Laughing at Danger is a 1924 American silent action film directed by James W. Horne and starring Richard Talmadge, Joseph W. Girard, and Eva Novak.

==Plot==
As described in a review in a film magazine, a love affair makes Alan Remington (Talmadge) dissatisfied with life. Trying to lift his son out of despondency, his father Cyrus (Girard) devises various means of excitement. Crooks seek to steal a death ray machine which the elder Remington is sponsoring and circumstance involves Alan in the subsequent excitement. Thinking it is only a trick of his father's, he takes danger lightly.

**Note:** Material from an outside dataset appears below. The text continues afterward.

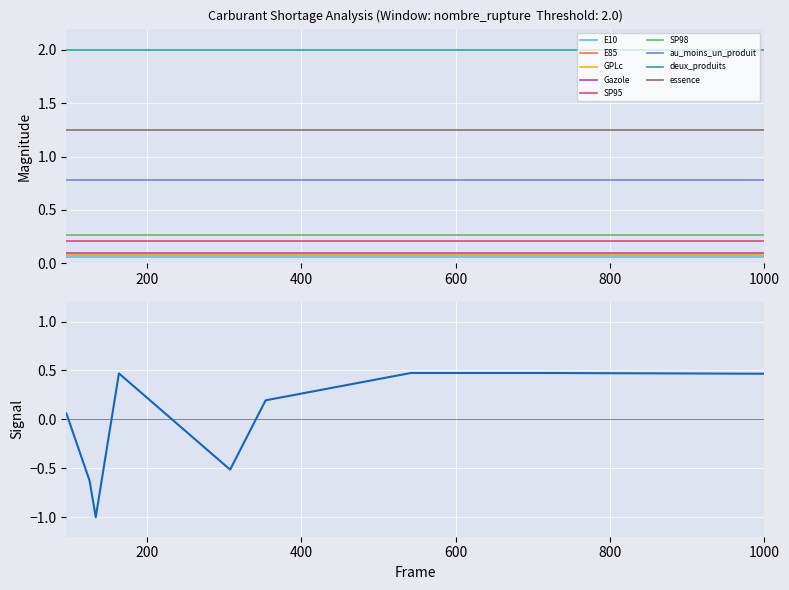

True or false: au_moins_un_produit and E85 intersect in this chart.

False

The inventor Professor Leo Hollister (Harrington) and his daughter Carolyn (Novak) are captured and, with the machine, imprisoned in a hut on a lonely hill. Alan goes to the rescue. Naval vessels are warned that the desperadoes intend to blow them up with the death ray and turn their guns on the hut and destroy it. Alan leaps to safety in the nick of time.

==Preservation==
Prints of Laughing at Danger are held in the collections of the Gosfilmofond in Moscow and the UCLA Film & Television Archive.

==Bibliography==
- Munden, Kenneth White. The American Film Institute Catalog of Motion Pictures Produced in the United States, Part 1. University of California Press, 1997.